■ **SELECTED EXCERPT**:
--- --- ---
Subject: Re: What's a "real" elf loader like ?
To: Quentin Garnier <cube@cubidou.net>
From: Cherry G. Mathew <cherry.g.mathew@gmail.com>
List: tech-kern
Date: 09/23/2006 13:05:03
Hi Quentin,

Sorry about the long delay, its been on my todo list to investigate
this further.

A few questions/comments:

On 6/17/06, Quentin Garnier <cube@cubidou.net> wrote:
> [Sorry, this is longish, but it's been on my mind for a while.]
>
> On Fri, Jun 16, 2006 at 04:01:59AM +0530, Cherry G. Mathew wrote:
> > I was wondering if someone could put down briefly and to the point,
> > what the NetBSD "elf" related shortcomings are.
> >
> > Here's my shallow understanding of the situation.
> >
> > - libsa has no standalone support for kernel modules, does not
> > understand all elf header types.
> > - There are shortcomings related to kernel module linking, which uses
> > userspace ld ( for what ? How ? )
--- --- ---
Rewrite the part of the elf loader message starting with "Sorry about the" and going on through "related shortcomings are.", changing "shortcomings" to "limitations" wherever it occurs.
--- --- ---
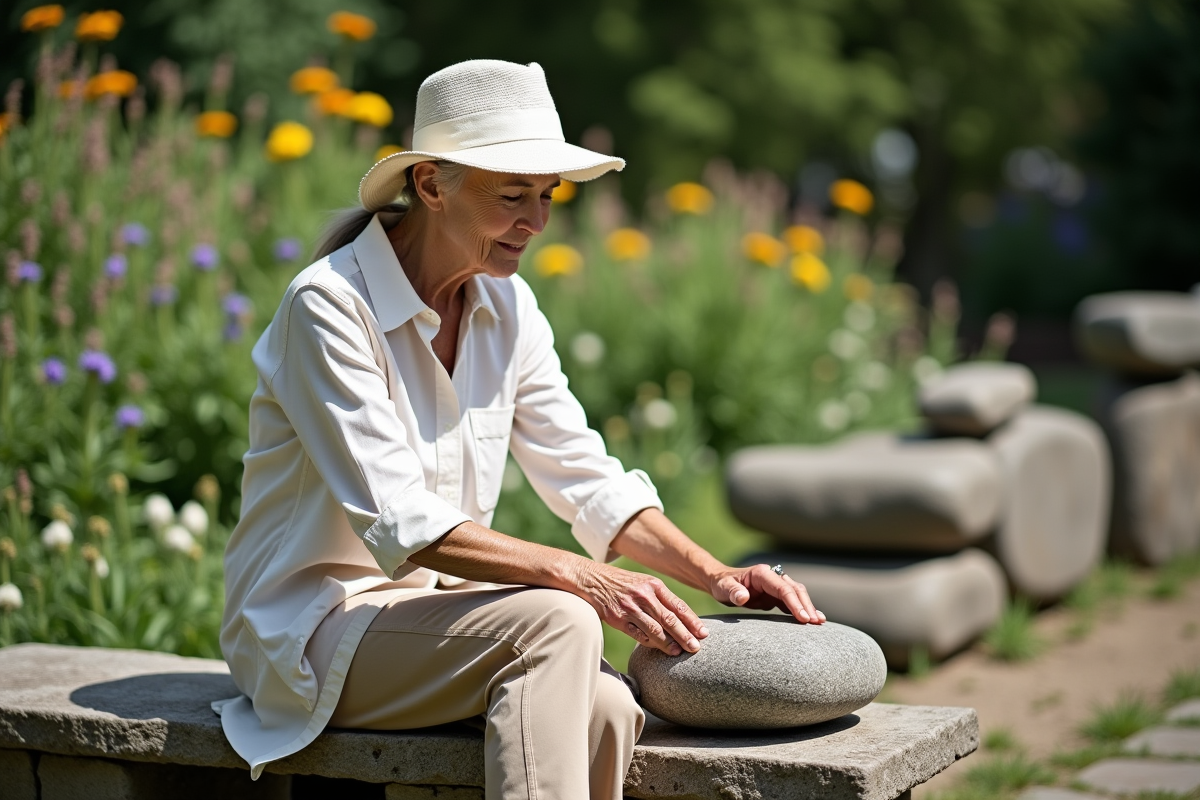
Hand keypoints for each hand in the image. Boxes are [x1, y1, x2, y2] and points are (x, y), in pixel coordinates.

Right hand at [573, 561, 708, 655]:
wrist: (592, 579)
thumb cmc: (622, 584)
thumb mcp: (644, 583)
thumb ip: (661, 598)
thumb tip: (682, 618)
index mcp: (654, 585)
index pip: (679, 606)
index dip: (693, 621)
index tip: (704, 633)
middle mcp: (644, 595)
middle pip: (670, 619)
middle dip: (686, 635)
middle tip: (697, 648)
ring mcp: (631, 607)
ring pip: (655, 629)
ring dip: (669, 643)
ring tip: (680, 652)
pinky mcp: (618, 618)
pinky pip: (638, 634)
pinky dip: (650, 643)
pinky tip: (659, 649)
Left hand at [709, 564, 825, 623]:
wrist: (720, 582)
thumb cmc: (721, 585)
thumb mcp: (722, 588)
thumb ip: (732, 592)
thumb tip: (743, 597)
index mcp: (762, 574)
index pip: (783, 588)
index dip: (794, 602)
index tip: (803, 617)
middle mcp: (772, 577)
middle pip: (795, 589)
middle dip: (806, 605)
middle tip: (815, 622)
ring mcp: (775, 585)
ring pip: (797, 594)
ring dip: (808, 607)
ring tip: (819, 622)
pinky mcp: (775, 595)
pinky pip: (792, 601)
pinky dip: (802, 609)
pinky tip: (812, 620)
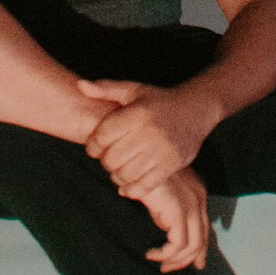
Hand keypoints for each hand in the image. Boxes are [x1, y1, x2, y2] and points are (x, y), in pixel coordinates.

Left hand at [79, 78, 218, 197]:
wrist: (195, 110)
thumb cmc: (159, 101)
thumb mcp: (133, 90)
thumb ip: (105, 89)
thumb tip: (80, 86)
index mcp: (136, 114)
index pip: (101, 138)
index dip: (92, 145)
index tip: (95, 146)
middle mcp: (148, 133)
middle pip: (111, 159)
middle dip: (104, 161)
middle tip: (109, 157)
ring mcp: (160, 151)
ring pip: (125, 175)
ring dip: (116, 175)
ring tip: (118, 168)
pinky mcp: (170, 166)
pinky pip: (143, 186)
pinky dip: (131, 188)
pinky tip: (128, 183)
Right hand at [138, 167, 209, 272]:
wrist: (134, 158)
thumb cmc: (141, 172)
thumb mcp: (159, 191)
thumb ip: (167, 207)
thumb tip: (164, 227)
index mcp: (196, 192)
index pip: (204, 227)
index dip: (201, 249)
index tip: (195, 264)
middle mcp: (198, 198)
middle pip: (201, 239)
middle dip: (188, 259)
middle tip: (167, 268)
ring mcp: (190, 204)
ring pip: (192, 245)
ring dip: (175, 260)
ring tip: (158, 263)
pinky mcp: (178, 210)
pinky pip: (178, 244)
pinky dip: (165, 254)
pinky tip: (151, 253)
--- --- ---
■ **SOLUTION TO THE PROBLEM**:
Sorry about the long delay, its been on my todo list to investigate
this further.

A few questions/comments:

On 6/17/06, Quentin Garnier <cube@cubidou.net> wrote:
> [Sorry, this is longish, but it's been on my mind for a while.]
>
> On Fri, Jun 16, 2006 at 04:01:59AM +0530, Cherry G. Mathew wrote:
> > I was wondering if someone could put down briefly and to the point,
> > what the NetBSD "elf" related limitations are.